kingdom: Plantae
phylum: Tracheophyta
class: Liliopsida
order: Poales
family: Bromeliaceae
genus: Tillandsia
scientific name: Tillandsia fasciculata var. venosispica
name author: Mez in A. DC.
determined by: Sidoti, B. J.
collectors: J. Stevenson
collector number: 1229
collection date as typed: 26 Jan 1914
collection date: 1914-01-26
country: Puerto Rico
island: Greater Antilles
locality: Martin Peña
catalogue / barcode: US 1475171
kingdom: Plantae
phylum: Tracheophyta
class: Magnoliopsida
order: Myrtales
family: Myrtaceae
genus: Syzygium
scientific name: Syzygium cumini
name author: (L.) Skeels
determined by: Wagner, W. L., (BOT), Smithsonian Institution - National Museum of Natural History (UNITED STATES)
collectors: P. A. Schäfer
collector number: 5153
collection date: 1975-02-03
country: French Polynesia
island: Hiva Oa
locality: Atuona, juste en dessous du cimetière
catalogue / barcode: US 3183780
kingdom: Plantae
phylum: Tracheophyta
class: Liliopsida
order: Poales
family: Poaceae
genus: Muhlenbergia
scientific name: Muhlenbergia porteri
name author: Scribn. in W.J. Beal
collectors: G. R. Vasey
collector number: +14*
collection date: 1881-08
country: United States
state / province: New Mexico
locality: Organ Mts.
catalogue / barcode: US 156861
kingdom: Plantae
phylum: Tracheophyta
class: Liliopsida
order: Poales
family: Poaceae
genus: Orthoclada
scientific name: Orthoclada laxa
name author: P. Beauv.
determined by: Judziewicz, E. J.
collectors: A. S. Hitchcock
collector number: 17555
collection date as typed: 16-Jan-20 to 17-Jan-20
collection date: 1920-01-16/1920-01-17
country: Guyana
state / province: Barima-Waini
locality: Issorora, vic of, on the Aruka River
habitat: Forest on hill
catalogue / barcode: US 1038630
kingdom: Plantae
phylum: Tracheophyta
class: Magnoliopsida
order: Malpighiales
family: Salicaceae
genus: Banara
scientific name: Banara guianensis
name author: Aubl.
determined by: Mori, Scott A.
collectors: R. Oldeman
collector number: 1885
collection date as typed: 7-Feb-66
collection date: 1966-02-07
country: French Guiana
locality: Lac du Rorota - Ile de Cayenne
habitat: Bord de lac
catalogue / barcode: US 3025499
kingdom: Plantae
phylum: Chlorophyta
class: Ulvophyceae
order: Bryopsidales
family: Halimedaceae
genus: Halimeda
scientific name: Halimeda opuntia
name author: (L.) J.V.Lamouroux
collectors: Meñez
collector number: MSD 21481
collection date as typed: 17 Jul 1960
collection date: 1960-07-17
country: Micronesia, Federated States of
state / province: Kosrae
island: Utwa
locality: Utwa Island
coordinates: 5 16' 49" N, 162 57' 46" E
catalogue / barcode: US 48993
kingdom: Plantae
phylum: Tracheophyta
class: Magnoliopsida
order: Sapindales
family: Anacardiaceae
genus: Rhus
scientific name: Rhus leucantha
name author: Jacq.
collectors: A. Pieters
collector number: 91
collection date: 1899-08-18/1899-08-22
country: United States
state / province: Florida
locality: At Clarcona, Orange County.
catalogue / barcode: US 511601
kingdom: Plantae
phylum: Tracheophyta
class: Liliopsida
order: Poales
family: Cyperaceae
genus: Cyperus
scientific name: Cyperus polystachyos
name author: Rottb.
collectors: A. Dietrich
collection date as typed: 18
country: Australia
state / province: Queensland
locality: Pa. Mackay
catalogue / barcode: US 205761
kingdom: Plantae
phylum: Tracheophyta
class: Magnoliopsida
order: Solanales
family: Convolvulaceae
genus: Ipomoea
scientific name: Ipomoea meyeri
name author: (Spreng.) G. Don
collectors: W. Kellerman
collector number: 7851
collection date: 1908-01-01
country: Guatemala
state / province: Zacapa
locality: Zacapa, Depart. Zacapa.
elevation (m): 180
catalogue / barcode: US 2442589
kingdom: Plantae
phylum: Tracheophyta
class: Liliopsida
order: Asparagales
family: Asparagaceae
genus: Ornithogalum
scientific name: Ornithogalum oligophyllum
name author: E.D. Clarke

REQUIRED TASK
Return every line of the records above, unchanged and in the same order.

EXERCISE SOLUTION
kingdom: Plantae
phylum: Tracheophyta
class: Liliopsida
order: Poales
family: Bromeliaceae
genus: Tillandsia
scientific name: Tillandsia fasciculata var. venosispica
name author: Mez in A. DC.
determined by: Sidoti, B. J.
collectors: J. Stevenson
collector number: 1229
collection date as typed: 26 Jan 1914
collection date: 1914-01-26
country: Puerto Rico
island: Greater Antilles
locality: Martin Peña
catalogue / barcode: US 1475171
kingdom: Plantae
phylum: Tracheophyta
class: Magnoliopsida
order: Myrtales
family: Myrtaceae
genus: Syzygium
scientific name: Syzygium cumini
name author: (L.) Skeels
determined by: Wagner, W. L., (BOT), Smithsonian Institution - National Museum of Natural History (UNITED STATES)
collectors: P. A. Schäfer
collector number: 5153
collection date: 1975-02-03
country: French Polynesia
island: Hiva Oa
locality: Atuona, juste en dessous du cimetière
catalogue / barcode: US 3183780
kingdom: Plantae
phylum: Tracheophyta
class: Liliopsida
order: Poales
family: Poaceae
genus: Muhlenbergia
scientific name: Muhlenbergia porteri
name author: Scribn. in W.J. Beal
collectors: G. R. Vasey
collector number: +14*
collection date: 1881-08
country: United States
state / province: New Mexico
locality: Organ Mts.
catalogue / barcode: US 156861
kingdom: Plantae
phylum: Tracheophyta
class: Liliopsida
order: Poales
family: Poaceae
genus: Orthoclada
scientific name: Orthoclada laxa
name author: P. Beauv.
determined by: Judziewicz, E. J.
collectors: A. S. Hitchcock
collector number: 17555
collection date as typed: 16-Jan-20 to 17-Jan-20
collection date: 1920-01-16/1920-01-17
country: Guyana
state / province: Barima-Waini
locality: Issorora, vic of, on the Aruka River
habitat: Forest on hill
catalogue / barcode: US 1038630
kingdom: Plantae
phylum: Tracheophyta
class: Magnoliopsida
order: Malpighiales
family: Salicaceae
genus: Banara
scientific name: Banara guianensis
name author: Aubl.
determined by: Mori, Scott A.
collectors: R. Oldeman
collector number: 1885
collection date as typed: 7-Feb-66
collection date: 1966-02-07
country: French Guiana
locality: Lac du Rorota - Ile de Cayenne
habitat: Bord de lac
catalogue / barcode: US 3025499
kingdom: Plantae
phylum: Chlorophyta
class: Ulvophyceae
order: Bryopsidales
family: Halimedaceae
genus: Halimeda
scientific name: Halimeda opuntia
name author: (L.) J.V.Lamouroux
collectors: Meñez
collector number: MSD 21481
collection date as typed: 17 Jul 1960
collection date: 1960-07-17
country: Micronesia, Federated States of
state / province: Kosrae
island: Utwa
locality: Utwa Island
coordinates: 5 16' 49" N, 162 57' 46" E
catalogue / barcode: US 48993
kingdom: Plantae
phylum: Tracheophyta
class: Magnoliopsida
order: Sapindales
family: Anacardiaceae
genus: Rhus
scientific name: Rhus leucantha
name author: Jacq.
collectors: A. Pieters
collector number: 91
collection date: 1899-08-18/1899-08-22
country: United States
state / province: Florida
locality: At Clarcona, Orange County.
catalogue / barcode: US 511601
kingdom: Plantae
phylum: Tracheophyta
class: Liliopsida
order: Poales
family: Cyperaceae
genus: Cyperus
scientific name: Cyperus polystachyos
name author: Rottb.
collectors: A. Dietrich
collection date as typed: 18
country: Australia
state / province: Queensland
locality: Pa. Mackay
catalogue / barcode: US 205761
kingdom: Plantae
phylum: Tracheophyta
class: Magnoliopsida
order: Solanales
family: Convolvulaceae
genus: Ipomoea
scientific name: Ipomoea meyeri
name author: (Spreng.) G. Don
collectors: W. Kellerman
collector number: 7851
collection date: 1908-01-01
country: Guatemala
state / province: Zacapa
locality: Zacapa, Depart. Zacapa.
elevation (m): 180
catalogue / barcode: US 2442589
kingdom: Plantae
phylum: Tracheophyta
class: Liliopsida
order: Asparagales
family: Asparagaceae
genus: Ornithogalum
scientific name: Ornithogalum oligophyllum
name author: E.D. Clarke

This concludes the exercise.